Future talent and the importance of experience
Why experience is future talent’s best preparation for the “real world.”
Late last year I wrote an article about what five years as dean of Nottingham University Business School taught me about leadership. I based the piece on my own experiences and those that fellow deans from around the world shared with me. The lessons I learned myself were covered in detail, but the lessons business schools might usefully pass on to their students remained comparatively overlooked.
I would like to address that issue now, since one of the fundamental problems throughout the sector is the growing gap between the typical business school curriculum and the conditions that confront students after graduation. I believe this a gap we must try to close if the talent of the future – and, by extension, the firms that employ that talent – are to benefit fully from what business schools have to offer.
The importance of integration
A chronic lack of integration that has become a defining trait of the typical business school curriculum. The longstanding segmentation of disciplines into separate areas of study – HRM, accounting, marketing, strategy etc – is now hugely at odds with a business arena that deals not in neatly packaged ingredients but in fully formed and frequently unfamiliar dishes.
The key, then, is to incorporate a perpetual state of disequilibrium that genuinely reflects not just the existence of change but the sheer pace and intensity of that change.
With this in mind, consider the following elements.
Most areas of study have underlying principles that remain reasonably constant. It is imperative that these are debated, explained, experienced and – where and when necessary – modified over time; and it is crucial that the role of students in this process is acknowledged.
Managing uncertainty and change
For many students the journey from school to university to career is still predictable. Their expectations can often become set as a consequence. New perspectives and experiences will be required as the balance shifts more towards coping with uncertainty and change.
Practice and applications
Engagement is most effective if it is relevant to contemporary practice. Full involvement in actual business decisions, with a proper flavour of the benefits and costs these can entail, is absolutely essential if the world of uncertainty and change is to be experienced for real.
Principles from practice
It is practice – that is, real business activity – that must be the foremost driver in ceaselessly challenging the principles that underpin the full array of the curriculum. Practice shapes the common base of activities from which principles are derived, experienced, recognised and revised.

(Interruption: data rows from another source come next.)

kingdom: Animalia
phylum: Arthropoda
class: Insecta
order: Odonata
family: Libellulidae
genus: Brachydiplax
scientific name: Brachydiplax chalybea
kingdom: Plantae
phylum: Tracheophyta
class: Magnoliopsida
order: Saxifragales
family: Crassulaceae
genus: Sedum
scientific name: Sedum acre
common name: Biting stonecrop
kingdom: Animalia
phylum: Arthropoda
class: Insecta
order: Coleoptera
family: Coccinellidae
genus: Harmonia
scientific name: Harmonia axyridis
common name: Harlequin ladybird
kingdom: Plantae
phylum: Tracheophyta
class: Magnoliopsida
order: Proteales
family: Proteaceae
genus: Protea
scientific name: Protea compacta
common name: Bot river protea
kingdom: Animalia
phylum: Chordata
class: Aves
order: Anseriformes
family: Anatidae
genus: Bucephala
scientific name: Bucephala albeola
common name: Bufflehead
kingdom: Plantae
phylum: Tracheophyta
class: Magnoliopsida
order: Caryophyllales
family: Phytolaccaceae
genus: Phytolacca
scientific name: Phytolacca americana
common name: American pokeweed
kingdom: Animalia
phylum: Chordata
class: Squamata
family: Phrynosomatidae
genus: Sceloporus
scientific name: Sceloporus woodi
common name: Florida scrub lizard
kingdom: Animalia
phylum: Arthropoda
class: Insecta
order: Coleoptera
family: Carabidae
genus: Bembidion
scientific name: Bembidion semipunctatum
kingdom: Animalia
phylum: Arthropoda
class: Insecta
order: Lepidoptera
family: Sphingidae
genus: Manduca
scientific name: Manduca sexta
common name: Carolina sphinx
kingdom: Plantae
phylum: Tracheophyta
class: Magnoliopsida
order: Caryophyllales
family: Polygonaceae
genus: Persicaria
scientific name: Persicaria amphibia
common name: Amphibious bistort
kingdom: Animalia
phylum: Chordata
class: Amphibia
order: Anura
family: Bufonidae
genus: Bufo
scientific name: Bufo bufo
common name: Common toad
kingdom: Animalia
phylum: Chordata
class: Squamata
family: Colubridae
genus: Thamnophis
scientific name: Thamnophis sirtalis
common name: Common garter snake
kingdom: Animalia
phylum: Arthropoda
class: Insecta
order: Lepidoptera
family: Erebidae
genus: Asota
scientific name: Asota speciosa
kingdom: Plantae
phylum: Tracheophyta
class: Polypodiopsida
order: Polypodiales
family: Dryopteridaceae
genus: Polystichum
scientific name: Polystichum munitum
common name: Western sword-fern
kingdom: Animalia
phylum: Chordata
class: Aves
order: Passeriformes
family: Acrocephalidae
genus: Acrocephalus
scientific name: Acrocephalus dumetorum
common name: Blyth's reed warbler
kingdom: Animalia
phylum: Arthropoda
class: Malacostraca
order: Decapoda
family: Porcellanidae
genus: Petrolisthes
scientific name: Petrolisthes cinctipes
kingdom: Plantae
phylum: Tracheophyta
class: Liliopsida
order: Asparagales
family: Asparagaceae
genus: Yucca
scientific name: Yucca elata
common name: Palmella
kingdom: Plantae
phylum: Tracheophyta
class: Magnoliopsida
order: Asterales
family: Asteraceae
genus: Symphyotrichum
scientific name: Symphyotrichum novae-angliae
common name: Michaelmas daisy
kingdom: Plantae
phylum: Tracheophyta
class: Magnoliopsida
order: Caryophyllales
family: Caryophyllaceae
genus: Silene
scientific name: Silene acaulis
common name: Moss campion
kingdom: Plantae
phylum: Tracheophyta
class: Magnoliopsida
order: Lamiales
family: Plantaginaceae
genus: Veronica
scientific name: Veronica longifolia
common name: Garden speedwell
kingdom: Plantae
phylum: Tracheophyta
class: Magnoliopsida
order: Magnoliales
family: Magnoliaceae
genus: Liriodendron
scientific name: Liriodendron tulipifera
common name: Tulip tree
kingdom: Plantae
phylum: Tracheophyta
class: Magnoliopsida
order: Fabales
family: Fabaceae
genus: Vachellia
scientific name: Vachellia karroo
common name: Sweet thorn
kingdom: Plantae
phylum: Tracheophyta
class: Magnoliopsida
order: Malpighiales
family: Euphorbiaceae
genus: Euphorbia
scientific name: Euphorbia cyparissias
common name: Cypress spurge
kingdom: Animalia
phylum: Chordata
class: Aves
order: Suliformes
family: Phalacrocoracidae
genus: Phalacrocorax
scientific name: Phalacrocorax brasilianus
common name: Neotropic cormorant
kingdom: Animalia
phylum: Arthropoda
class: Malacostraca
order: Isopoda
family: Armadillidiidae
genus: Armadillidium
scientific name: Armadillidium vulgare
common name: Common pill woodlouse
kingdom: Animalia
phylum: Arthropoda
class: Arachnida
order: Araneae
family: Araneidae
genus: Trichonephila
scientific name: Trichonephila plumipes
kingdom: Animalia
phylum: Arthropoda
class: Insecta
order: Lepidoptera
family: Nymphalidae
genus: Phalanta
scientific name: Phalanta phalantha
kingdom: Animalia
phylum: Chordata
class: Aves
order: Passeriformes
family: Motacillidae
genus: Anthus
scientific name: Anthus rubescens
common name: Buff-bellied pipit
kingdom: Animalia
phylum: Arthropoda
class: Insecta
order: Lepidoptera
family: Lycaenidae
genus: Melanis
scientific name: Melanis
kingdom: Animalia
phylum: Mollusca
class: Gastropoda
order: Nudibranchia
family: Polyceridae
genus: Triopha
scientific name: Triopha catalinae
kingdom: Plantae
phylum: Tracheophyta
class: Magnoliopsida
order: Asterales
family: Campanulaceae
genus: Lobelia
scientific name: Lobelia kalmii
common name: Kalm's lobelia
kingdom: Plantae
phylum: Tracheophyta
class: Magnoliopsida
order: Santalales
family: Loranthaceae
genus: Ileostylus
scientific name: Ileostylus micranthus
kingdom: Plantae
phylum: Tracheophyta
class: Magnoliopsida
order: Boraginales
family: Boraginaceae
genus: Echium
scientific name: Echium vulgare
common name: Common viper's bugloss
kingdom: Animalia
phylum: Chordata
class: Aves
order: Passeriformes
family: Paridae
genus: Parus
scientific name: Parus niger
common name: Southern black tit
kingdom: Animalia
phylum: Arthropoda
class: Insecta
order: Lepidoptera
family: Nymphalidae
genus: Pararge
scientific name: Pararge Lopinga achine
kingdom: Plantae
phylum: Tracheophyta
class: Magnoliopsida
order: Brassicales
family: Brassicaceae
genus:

Ever-accelerating technological advances are likely to reduce the “half-life” of existing principles, condemn others to transience and leave some completely blown away. Students should experience this phenomenon first-hand rather than only be afforded passing knowledge of it.
It is radical innovation, not its incremental counterpart, that brings about “creative destruction”. Ideally, our students would go deep into the history of change by experiencing the reshaping of practice through the ages – in effect preparing for the future by reliving the past.
“Know-about” versus “know-how”
All of the above elements interconnect and/or overlap, and I believe the point at which they all meet can be summed up in one word: experience. To gain the tacit knowledge needed to make decisions amid uncertainty our students need to be thoroughly immersed in real change – just as those learning to swim need to get wet – and for this to happen business schools and would-be employers need to collaborate to the full.
Ultimately, it is experience that marks the difference between “know-about” and “know-how”. It is experience that reminds us that all the facts in the world are of genuine value only if we know what to do with them and what they really mean. And it is experience that propels us much closer to the impossible dream of our future talent being ready for each and every eventuality that might await in the “real world”. This, above all, is what business schools need to remember if they are to serve students and employers alike to best effect.
Martin Binks is the former dean of Nottingham University Business School and a Professor of Entrepreneurial Development at its Haydn Green Institute for Innovation and Entrepreneurship.